Extract provided:
*** Begin section ***

You are given an integer array nums of even length n and an integer limit. In one move, you can replace any integer from nums with another integer between 1 and limit, inclusive.
The array nums is complementary if for all indices i (0-indexed), nums[i] + nums[n - 1 - i] equals the same number. For example, the array [1,2,3,4] is complementary because for all indices i, nums[i] + nums[n - 1 - i] = 5.
Return the minimum number of moves required to make numscomplementary.
Example 1:
Input: nums = [1,2,4,3], limit = 4
Output: 1
Explanation: In 1 move, you can change nums to [1,2,2,3] (underlined elements are changed).
nums[0] + nums[3] = 1 + 3 = 4.
nums[1] + nums[2] = 2 + 2 = 4.
nums[2] + nums[1] = 2 + 2 = 4.
nums[3] + nums[0] = 3 + 1 = 4.
Therefore, nums[i] + nums[n-1-i] = 4 for every i, so nums is complementary.
Example 2:
Input: nums = [1,2,2,1], limit = 2
Output: 2
Explanation: In 2 moves, you can change nums to [2,2,2,2]. You cannot change any number to 3 since 3 > limit.
class Solution {
public int minMoves(int[] nums, int limit) {
/*
For each pair of numbers (at index i and N - 1 - i) l and r:
By 2 moves we can get any number between [2, limit*2] (including move a number to the same number)
After only one move (change one of the numbers to a number between 1 and limit)

*** End section ***

Exercise data:
*** Begin section ***

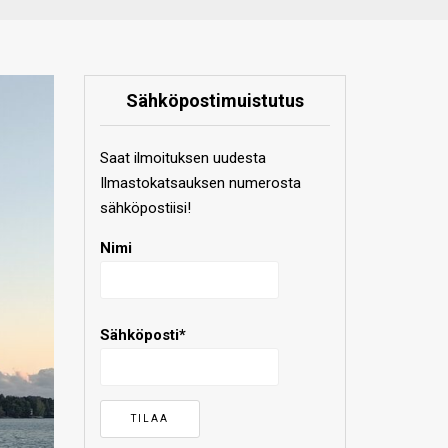
Sähköpostimuistutus
Saat ilmoituksen uudesta
Ilmastokatsauksen numerosta
sähköpostiisi!
Nimi
Sähköposti*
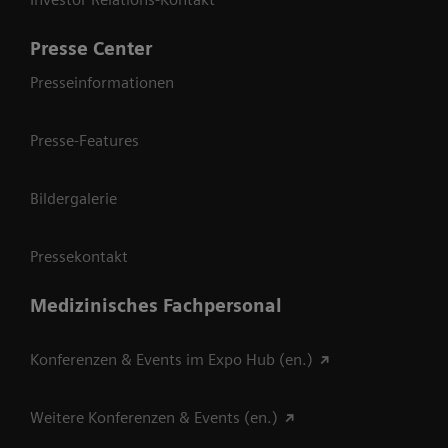
Presse Center
Presseinformationen
Presse-Features
Bildergalerie
Pressekontakt
Medizinisches Fachpersonal
Konferenzen & Events im Expo Hub (en.)
Weitere Konferenzen & Events (en.)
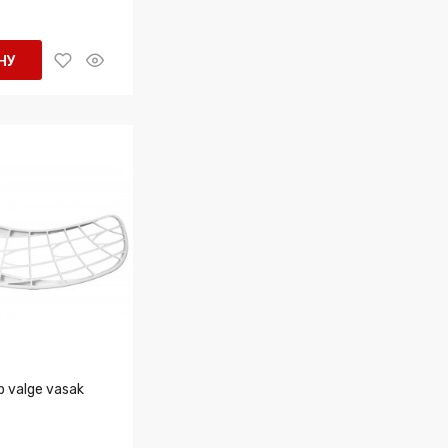
НУ
b valge vasak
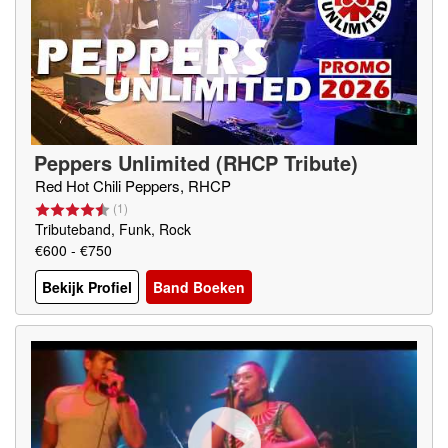
Peppers Unlimited (RHCP Tribute)
Red Hot Chili Peppers, RHCP
(
1
)
Tributeband, Funk, Rock
€600 - €750
Bekijk Profiel
Band Boeken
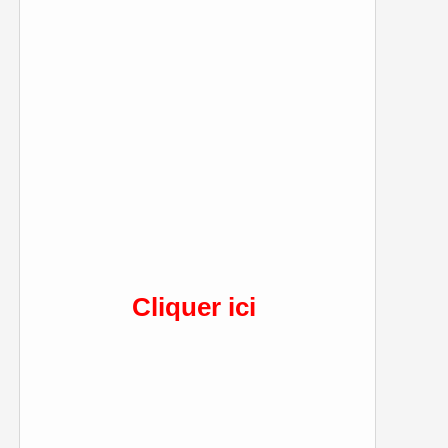
Cliquer ici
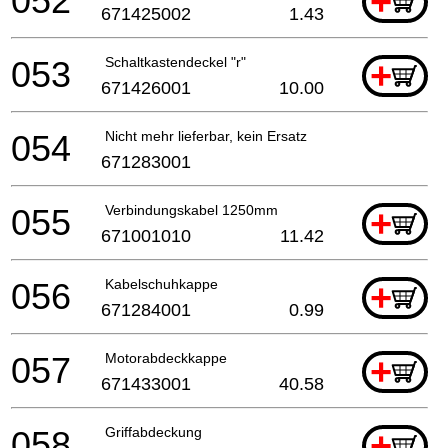
052
+
671425002
1.43
053
Schaltkastendeckel "r"
+
671426001
10.00
054
Nicht mehr lieferbar, kein Ersatz
671283001
055
Verbindungskabel 1250mm
+
671001010
11.42
056
Kabelschuhkappe
+
671284001
0.99
057
Motorabdeckkappe
+
671433001
40.58
058
Griffabdeckung
+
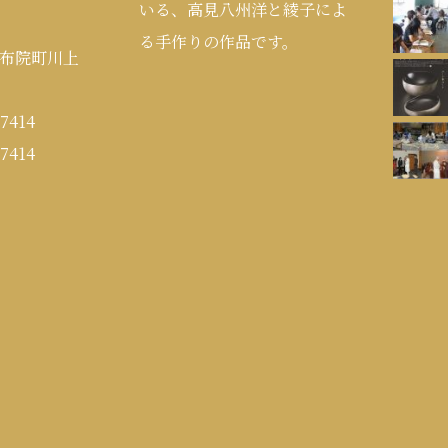
いる、高見八州洋と綾子によ
る手作りの作品です。
布院町川上
7414
7414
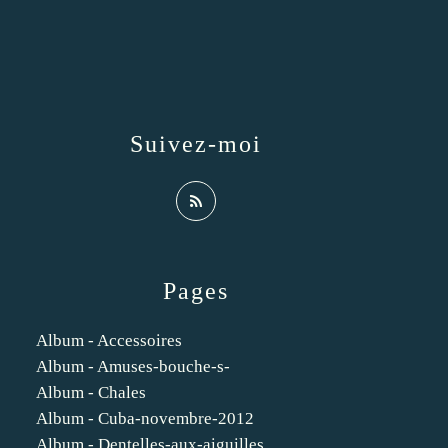
Suivez-moi
Pages
Album - Accessoires
Album - Amuses-bouche-s-
Album - Chales
Album - Cuba-novembre-2012
Album - Dentelles-aux-aiguilles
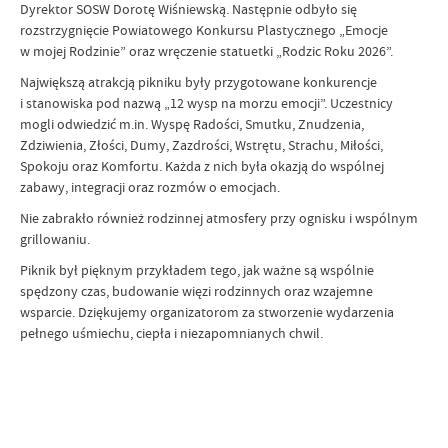
Dyrektor SOSW Dorotę Wiśniewską. Następnie odbyło się
rozstrzygnięcie Powiatowego Konkursu Plastycznego „Emocje
w mojej Rodzinie” oraz wręczenie statuetki „Rodzic Roku 2026”.
Największą atrakcją pikniku były przygotowane konkurencje
i stanowiska pod nazwą „12 wysp na morzu emocji”. Uczestnicy
mogli odwiedzić m.in. Wyspę Radości, Smutku, Znudzenia,
Zdziwienia, Złości, Dumy, Zazdrości, Wstrętu, Strachu, Miłości,
Spokoju oraz Komfortu. Każda z nich była okazją do wspólnej
zabawy, integracji oraz rozmów o emocjach.
Nie zabrakło również rodzinnej atmosfery przy ognisku i wspólnym
grillowaniu.
Piknik był pięknym przykładem tego, jak ważne są wspólnie
spędzony czas, budowanie więzi rodzinnych oraz wzajemne
wsparcie. Dziękujemy organizatorom za stworzenie wydarzenia
pełnego uśmiechu, ciepła i niezapomnianych chwil.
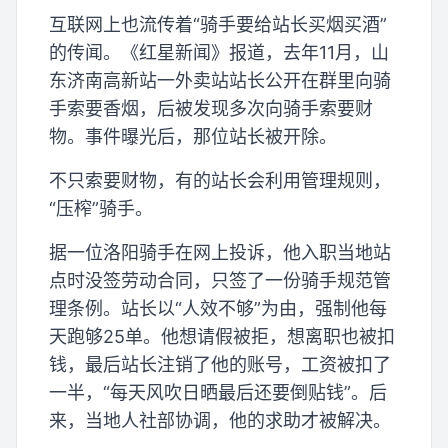
互联网上也流传着“骑手要给站长买烟买酒”
的传闻。《红星新闻》报道，去年11月，山
东济南高新站一外卖站站长公开在群里向骑
手索要香烟，后被发现多次向骑手索要财
物。事件曝光后，那位站长被开除。
不只索要财物，有的站长会利用管理规则，
“压榨”骑手。
据一位洛阳骑手在网上投诉，他入职当地站
点时没签劳动合同，只签了一份骑手规范管
理条例。站长以“人效不够”为由，强制他每
天跑够25单。他想请假被拒，想离职也被扣
钱，最后站长注销了他的账号，工资被扣了
一半，“每天风吹日晒最后还要倒贴钱”。后
来，当地人社部协调，他的求助才被解决。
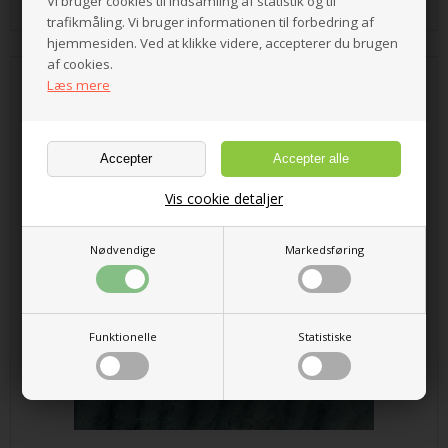
Vi bruger cookies til indsamling af statistik og til
trafikmåling. Vi bruger informationen til forbedring af
hjemmesiden. Ved at klikke videre, accepterer du brugen
af cookies.
Læs mere
Puno Fv. 716 Lys Indigo
Vis cookie detaljer
Nødvendige
Markedsføring
Funktionelle
Statistiske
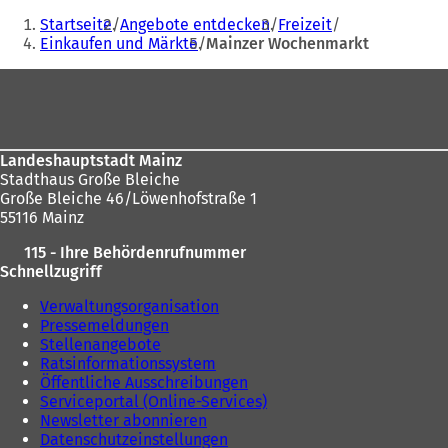
Sie
Startseite
Angebote entdecken
Freizeit
befinden
Einkaufen und Märkte
Mainzer Wochenmarkt
sich
Fußbereich
hier:
Landeshauptstadt Mainz
Stadthaus Große Bleiche
Große Bleiche 46/Löwenhofstraße 1
55116 Mainz
115 - Ihre Behördenrufnummer
Schnellzugriff
Verwaltungsorganisation
Pressemeldungen
Stellenangebote
Ratsinformationssystem
Öffentliche Ausschreibungen
Serviceportal (Online-Services)
Newsletter abonnieren
Datenschutzeinstellungen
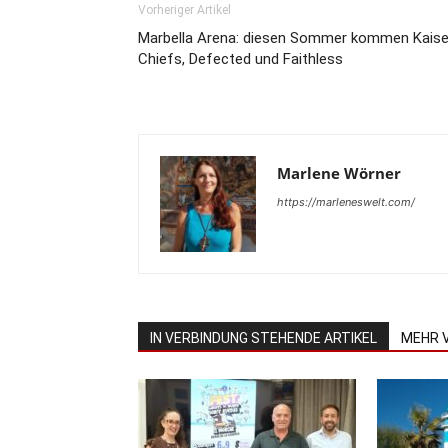
Vorheriger Artikel
Marbella Arena: diesen Sommer kommen Kaise
Chiefs, Defected und Faithless
Marlene Wörner
https://marleneswelt.com/
IN VERBINDUNG STEHENDE ARTIKEL
MEHR 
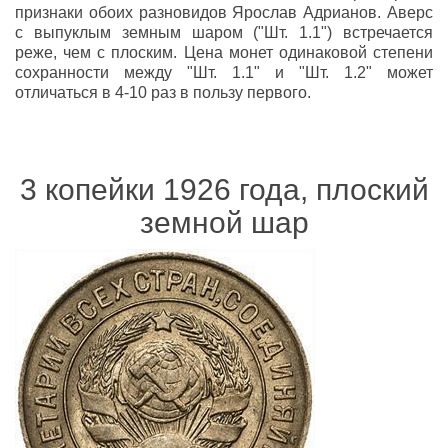
признаки обоих разновидов Ярослав Адрианов. Аверс
с выпуклым земным шаром ("Шт. 1.1") встречается
реже, чем с плоским. Цена монет одинаковой степени
сохранности между "Шт. 1.1" и "Шт. 1.2" может
отличаться в 4-10 раз в пользу первого.
3 копейки 1926 года, плоский
земной шар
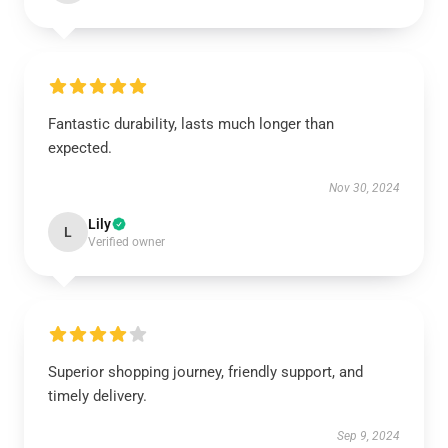
Fantastic durability, lasts much longer than
expected.
Nov 30, 2024
Lily
L
Verified owner
Superior shopping journey, friendly support, and
timely delivery.
Sep 9, 2024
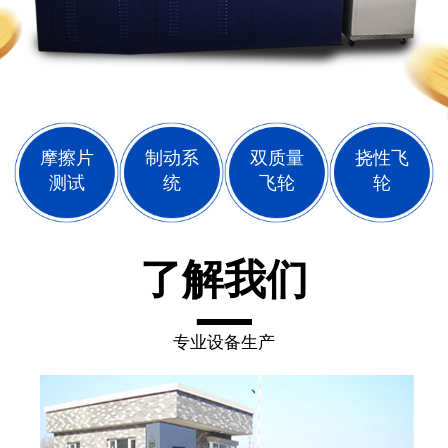
摩擦片
制动系
双质量
挠性飞
测试
统
飞轮
轮
了解我们
专业设备生产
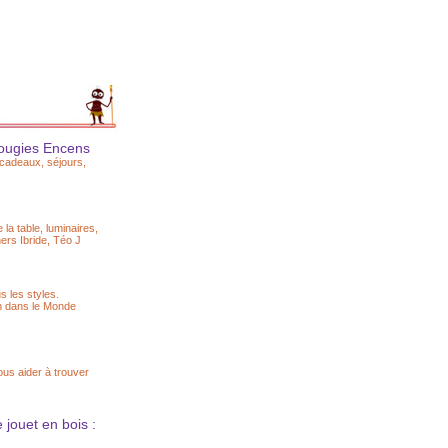
Bougies Encens
s cadeaux, séjours,
la table, luminaires,
ers Ibride, Téo J
 les styles.
on dans le Monde
ous aider à trouver
 jouet en bois :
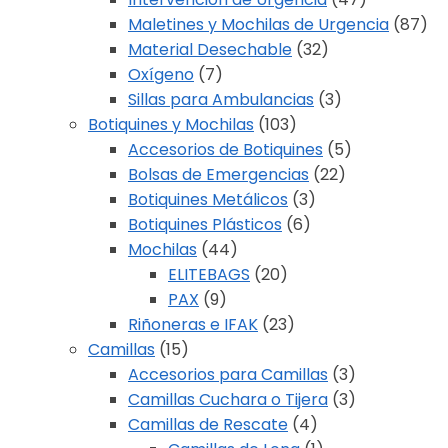
Maletines y Mochilas de Urgencia
(87)
Material Desechable
(32)
Oxígeno
(7)
Sillas para Ambulancias
(3)
Botiquines y Mochilas
(103)
Accesorios de Botiquines
(5)
Bolsas de Emergencias
(22)
Botiquines Metálicos
(3)
Botiquines Plásticos
(6)
Mochilas
(44)
ELITEBAGS
(20)
PAX
(9)
Riñoneras e IFAK
(23)
Camillas
(15)
Accesorios para Camillas
(3)
Camillas Cuchara o Tijera
(3)
Camillas de Rescate
(4)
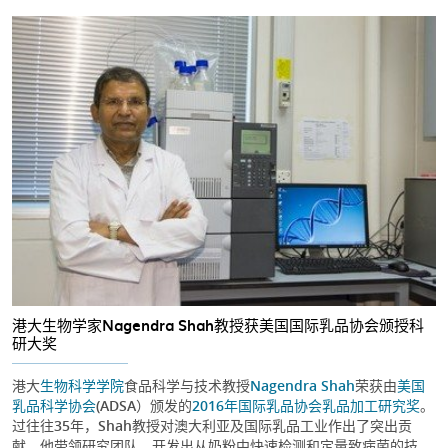
港大生物学家Nagendra Shah教授获美国国际乳品协会颁授科
研大奖
港大
生物科学学院
食品科学与技术教授
Nagendra Shah
荣获由
美国
乳品科学协会
(ADSA）颁发的
2016年国际乳品协会乳品加工研究奖
。
过往往35年，Shah教授对澳大利亚及国际乳品工业作出了突出贡
献。他带领研究团队，开发出从奶粉中快速检测和定量致病菌的技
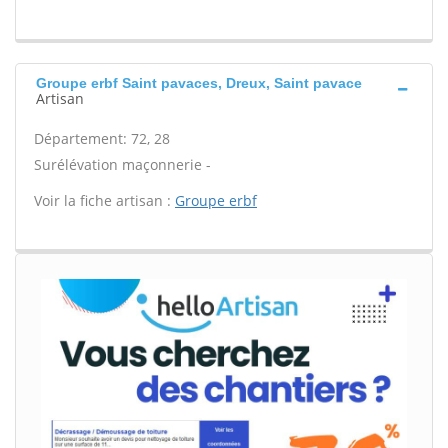
Groupe erbf Saint pavaces, Dreux, Saint pavace
Artisan
Département: 72, 28
Surélévation maçonnerie -
Voir la fiche artisan :
Groupe erbf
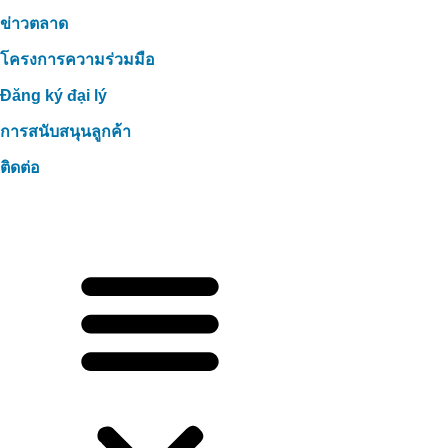
ข่าวตลาด
โครงการความร่วมมือ
Đăng ký đại lý
การสนับสนุนลูกค้า
ติดต่อ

*** End section ***

Questions:
1. According to the complementary-array problem text, what value does nums[i] + nums[n - 1 - i] equal for every i in the array [1,2,3,4]?
2. From the complementary-array problem text, extract verbatim the passage that opens with the words containing "The array nums" and closes with "nums is complementary.".

List of solutions:
1. 5

2.
The array nums is complementary if for all indices i (0-indexed), nums[i] + nums[n - 1 - i] equals the same number. For example, the array [1,2,3,4] is complementary because for all indices i, nums[i] + nums[n - 1 - i] = 5.
Return the minimum number of moves required to make numscomplementary.
Example 1:
Input: nums = [1,2,4,3], limit = 4
Output: 1
Explanation: In 1 move, you can change nums to [1,2,2,3] (underlined elements are changed).
nums[0] + nums[3] = 1 + 3 = 4.
nums[1] + nums[2] = 2 + 2 = 4.
nums[2] + nums[1] = 2 + 2 = 4.
nums[3] + nums[0] = 3 + 1 = 4.
Therefore, nums[i] + nums[n-1-i] = 4 for every i, so nums is complementary.